> **EXERCISE DETAILS**: All lines in the data bearing the string "cout" should be identified and copied.

Start of Block

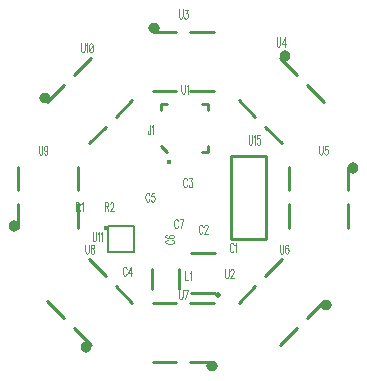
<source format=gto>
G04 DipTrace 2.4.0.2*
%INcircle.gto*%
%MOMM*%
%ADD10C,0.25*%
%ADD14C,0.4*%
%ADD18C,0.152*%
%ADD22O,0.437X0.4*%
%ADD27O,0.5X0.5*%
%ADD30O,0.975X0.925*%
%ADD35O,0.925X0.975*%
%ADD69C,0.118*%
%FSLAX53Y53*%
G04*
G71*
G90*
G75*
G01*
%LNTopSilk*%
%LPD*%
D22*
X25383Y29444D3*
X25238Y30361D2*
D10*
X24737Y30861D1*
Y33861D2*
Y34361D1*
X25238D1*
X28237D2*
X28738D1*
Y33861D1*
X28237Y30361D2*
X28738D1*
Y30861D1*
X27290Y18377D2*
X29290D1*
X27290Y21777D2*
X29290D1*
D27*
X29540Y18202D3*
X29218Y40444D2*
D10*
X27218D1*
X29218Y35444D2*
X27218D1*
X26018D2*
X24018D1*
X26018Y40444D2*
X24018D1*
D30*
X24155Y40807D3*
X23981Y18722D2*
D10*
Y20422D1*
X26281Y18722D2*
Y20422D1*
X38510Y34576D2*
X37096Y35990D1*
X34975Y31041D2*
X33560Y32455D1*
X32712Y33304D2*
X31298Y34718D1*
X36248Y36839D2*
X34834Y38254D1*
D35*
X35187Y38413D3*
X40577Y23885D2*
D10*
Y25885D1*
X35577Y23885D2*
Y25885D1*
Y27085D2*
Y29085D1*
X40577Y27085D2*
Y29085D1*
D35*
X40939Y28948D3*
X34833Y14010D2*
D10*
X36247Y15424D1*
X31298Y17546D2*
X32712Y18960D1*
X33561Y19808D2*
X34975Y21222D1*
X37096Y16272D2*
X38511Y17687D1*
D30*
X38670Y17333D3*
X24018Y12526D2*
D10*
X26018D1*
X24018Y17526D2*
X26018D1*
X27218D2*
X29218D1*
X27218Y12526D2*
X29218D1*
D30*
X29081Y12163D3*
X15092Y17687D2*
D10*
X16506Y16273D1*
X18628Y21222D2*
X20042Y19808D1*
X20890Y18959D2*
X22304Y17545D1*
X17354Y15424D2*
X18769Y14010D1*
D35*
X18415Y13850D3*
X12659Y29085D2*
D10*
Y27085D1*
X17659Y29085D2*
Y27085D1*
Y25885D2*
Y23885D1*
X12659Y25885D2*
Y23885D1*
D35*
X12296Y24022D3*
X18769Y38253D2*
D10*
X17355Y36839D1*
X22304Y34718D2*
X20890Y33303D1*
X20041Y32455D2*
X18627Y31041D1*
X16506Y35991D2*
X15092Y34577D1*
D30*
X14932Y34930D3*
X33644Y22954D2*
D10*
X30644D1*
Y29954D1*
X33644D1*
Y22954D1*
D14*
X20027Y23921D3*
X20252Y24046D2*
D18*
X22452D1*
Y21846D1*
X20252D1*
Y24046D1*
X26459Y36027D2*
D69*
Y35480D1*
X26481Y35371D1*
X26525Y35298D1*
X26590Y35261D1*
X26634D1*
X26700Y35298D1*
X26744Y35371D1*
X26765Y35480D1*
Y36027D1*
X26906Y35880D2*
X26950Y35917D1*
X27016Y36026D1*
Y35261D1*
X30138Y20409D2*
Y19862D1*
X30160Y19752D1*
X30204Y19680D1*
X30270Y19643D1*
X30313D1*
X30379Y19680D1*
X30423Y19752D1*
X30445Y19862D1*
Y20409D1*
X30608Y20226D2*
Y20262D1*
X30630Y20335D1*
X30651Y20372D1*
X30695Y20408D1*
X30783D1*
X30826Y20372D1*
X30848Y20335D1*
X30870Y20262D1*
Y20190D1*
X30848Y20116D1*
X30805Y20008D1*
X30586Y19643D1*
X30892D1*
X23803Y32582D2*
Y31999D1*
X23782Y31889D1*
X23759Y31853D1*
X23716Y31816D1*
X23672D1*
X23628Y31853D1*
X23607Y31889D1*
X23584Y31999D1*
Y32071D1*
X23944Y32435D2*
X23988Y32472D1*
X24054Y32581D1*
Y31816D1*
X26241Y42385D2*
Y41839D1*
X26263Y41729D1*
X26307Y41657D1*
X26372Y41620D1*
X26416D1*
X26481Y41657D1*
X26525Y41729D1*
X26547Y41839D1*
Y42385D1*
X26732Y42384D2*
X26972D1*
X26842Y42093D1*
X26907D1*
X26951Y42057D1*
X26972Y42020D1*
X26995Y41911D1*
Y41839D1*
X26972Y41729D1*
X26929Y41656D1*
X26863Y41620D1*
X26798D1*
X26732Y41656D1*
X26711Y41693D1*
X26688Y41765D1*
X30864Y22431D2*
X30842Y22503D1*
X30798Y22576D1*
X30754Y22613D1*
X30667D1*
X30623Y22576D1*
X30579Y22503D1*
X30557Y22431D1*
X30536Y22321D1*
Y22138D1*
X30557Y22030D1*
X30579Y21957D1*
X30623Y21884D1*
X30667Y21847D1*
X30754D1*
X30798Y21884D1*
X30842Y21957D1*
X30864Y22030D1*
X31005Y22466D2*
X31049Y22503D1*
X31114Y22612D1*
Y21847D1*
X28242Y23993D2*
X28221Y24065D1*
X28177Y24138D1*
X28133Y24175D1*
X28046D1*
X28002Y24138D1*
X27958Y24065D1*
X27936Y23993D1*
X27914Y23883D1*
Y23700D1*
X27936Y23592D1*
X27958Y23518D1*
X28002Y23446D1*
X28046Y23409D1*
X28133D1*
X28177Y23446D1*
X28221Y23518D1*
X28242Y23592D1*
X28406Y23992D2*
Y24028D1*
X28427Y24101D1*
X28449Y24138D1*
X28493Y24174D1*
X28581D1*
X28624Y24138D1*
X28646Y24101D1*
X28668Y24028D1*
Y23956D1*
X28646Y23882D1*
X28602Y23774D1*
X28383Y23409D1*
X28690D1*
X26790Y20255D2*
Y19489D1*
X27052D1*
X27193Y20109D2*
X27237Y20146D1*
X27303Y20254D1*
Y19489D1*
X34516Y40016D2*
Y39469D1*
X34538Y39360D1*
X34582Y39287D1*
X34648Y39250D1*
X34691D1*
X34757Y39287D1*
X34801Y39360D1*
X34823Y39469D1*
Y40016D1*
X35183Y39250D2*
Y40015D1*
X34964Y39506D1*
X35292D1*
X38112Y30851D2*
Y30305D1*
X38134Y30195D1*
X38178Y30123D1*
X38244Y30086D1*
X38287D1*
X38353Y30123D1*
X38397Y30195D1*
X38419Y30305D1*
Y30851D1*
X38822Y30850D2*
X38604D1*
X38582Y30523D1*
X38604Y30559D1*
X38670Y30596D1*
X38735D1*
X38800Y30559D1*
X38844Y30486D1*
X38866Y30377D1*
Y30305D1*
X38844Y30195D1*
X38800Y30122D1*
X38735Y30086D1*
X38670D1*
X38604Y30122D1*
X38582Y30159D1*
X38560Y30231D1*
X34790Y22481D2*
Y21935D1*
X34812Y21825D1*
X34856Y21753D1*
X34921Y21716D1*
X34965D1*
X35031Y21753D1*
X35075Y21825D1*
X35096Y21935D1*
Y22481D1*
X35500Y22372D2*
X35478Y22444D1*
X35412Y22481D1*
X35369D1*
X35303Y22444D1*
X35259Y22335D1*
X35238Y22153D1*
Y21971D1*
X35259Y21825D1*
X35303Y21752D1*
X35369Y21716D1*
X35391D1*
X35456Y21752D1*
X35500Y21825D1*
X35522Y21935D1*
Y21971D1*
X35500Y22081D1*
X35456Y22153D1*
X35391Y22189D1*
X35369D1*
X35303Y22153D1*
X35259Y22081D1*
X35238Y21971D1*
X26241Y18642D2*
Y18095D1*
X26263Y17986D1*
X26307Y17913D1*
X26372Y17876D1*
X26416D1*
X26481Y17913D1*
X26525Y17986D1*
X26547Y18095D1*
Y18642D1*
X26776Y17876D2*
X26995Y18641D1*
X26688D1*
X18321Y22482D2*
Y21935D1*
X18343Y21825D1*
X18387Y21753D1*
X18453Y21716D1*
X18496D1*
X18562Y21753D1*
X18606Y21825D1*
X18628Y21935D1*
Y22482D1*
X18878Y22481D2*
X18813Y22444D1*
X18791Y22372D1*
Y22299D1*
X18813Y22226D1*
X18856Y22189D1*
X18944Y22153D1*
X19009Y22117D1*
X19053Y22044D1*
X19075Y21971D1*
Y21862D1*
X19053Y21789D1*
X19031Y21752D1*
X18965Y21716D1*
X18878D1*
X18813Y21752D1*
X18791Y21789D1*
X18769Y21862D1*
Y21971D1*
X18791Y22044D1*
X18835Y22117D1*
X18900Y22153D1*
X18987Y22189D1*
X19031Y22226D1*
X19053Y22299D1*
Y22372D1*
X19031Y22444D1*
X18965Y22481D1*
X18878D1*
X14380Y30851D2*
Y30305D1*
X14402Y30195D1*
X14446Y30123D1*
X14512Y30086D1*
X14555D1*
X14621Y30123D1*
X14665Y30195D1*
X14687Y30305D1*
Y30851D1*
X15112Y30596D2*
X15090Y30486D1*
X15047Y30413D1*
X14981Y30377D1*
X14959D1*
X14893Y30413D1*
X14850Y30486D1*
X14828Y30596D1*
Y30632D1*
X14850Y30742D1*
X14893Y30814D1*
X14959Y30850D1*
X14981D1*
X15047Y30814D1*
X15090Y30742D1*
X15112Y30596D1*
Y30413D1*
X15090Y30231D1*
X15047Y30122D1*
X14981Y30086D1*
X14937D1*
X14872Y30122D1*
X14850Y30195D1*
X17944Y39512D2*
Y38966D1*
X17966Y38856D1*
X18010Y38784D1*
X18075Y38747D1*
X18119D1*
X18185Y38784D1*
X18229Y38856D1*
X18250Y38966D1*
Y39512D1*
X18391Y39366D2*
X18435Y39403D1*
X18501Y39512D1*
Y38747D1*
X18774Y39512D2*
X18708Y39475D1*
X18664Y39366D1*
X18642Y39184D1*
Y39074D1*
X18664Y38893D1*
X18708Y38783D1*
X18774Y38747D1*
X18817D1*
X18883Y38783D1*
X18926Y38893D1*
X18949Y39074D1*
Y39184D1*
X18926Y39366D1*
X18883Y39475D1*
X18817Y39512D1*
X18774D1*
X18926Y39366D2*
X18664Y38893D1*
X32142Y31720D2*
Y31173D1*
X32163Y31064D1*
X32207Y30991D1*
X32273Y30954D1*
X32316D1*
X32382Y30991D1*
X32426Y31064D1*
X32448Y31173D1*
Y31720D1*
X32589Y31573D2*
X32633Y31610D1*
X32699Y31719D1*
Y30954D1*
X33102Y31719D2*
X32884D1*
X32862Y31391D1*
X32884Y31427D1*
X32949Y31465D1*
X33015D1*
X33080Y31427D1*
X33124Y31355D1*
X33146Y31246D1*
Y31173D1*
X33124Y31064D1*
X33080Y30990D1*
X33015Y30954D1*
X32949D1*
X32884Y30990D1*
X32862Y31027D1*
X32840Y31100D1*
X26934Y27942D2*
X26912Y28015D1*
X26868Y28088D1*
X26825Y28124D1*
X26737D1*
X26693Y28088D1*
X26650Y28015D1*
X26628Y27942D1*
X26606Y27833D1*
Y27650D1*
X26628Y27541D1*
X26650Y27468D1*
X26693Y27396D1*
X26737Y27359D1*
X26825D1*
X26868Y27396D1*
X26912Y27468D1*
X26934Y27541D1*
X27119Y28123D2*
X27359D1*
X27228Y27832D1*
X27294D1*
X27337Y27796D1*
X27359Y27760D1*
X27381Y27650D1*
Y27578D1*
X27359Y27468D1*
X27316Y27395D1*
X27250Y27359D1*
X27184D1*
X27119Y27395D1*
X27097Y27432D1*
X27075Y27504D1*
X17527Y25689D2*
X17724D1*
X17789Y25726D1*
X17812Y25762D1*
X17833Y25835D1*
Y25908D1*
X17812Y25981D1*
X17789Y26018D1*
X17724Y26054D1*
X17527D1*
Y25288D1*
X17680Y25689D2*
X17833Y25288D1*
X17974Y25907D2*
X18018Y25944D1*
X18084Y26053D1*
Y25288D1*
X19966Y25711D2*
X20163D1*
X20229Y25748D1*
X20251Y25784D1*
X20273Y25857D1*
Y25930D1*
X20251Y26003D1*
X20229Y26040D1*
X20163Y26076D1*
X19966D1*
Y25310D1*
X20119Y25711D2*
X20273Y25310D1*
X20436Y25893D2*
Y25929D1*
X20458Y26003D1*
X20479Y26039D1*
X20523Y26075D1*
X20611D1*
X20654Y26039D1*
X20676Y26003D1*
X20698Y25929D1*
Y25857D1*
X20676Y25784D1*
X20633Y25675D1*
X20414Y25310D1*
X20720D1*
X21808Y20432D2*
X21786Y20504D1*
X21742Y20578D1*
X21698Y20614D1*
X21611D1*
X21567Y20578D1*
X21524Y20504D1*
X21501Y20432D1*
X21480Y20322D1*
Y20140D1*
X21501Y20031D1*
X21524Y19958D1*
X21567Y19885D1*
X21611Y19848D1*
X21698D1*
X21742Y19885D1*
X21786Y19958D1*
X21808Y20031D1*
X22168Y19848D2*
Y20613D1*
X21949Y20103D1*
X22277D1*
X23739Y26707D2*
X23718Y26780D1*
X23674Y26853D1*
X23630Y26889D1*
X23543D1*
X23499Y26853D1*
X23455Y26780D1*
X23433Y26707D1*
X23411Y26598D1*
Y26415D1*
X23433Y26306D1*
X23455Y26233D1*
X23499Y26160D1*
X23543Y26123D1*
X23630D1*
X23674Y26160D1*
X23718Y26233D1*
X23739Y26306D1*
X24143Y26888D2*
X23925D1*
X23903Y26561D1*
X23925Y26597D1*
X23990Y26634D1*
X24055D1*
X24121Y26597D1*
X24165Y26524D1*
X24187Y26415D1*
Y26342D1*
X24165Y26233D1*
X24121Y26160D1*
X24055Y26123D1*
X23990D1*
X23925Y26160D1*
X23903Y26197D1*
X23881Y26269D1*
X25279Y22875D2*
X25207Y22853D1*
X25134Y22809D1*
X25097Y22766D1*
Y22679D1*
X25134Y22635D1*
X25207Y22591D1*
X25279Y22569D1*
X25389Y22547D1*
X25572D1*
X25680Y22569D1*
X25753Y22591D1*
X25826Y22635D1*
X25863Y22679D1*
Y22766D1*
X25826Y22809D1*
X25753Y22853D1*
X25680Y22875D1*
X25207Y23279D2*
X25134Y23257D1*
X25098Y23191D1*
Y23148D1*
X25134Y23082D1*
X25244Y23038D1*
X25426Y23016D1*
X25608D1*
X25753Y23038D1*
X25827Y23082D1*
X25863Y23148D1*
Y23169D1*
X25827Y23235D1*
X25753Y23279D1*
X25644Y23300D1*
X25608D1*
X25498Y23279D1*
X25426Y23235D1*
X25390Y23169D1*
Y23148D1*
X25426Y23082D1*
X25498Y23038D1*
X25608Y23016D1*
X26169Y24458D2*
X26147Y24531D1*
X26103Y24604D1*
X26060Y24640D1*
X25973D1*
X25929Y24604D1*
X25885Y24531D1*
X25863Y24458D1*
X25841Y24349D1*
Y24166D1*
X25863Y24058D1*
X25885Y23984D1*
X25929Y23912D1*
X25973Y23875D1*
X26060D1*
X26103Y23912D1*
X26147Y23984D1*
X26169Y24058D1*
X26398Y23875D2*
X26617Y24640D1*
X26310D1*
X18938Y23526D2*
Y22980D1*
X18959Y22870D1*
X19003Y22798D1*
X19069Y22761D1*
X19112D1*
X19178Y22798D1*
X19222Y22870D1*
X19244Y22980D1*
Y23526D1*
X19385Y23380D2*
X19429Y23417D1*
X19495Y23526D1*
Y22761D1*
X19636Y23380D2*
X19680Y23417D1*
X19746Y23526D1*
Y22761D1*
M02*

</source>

End of Block
Start of Block

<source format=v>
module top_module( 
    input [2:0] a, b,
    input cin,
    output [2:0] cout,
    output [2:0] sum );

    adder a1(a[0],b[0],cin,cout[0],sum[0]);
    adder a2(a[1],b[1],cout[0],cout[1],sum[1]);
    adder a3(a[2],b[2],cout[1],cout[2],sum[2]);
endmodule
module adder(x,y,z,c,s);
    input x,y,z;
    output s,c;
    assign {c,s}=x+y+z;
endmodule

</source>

End of Block

> **TASK RESULT**:
    output [2:0] cout,
    adder a1(a[0],b[0],cin,cout[0],sum[0]);
    adder a2(a[1],b[1],cout[0],cout[1],sum[1]);
    adder a3(a[2],b[2],cout[1],cout[2],sum[2]);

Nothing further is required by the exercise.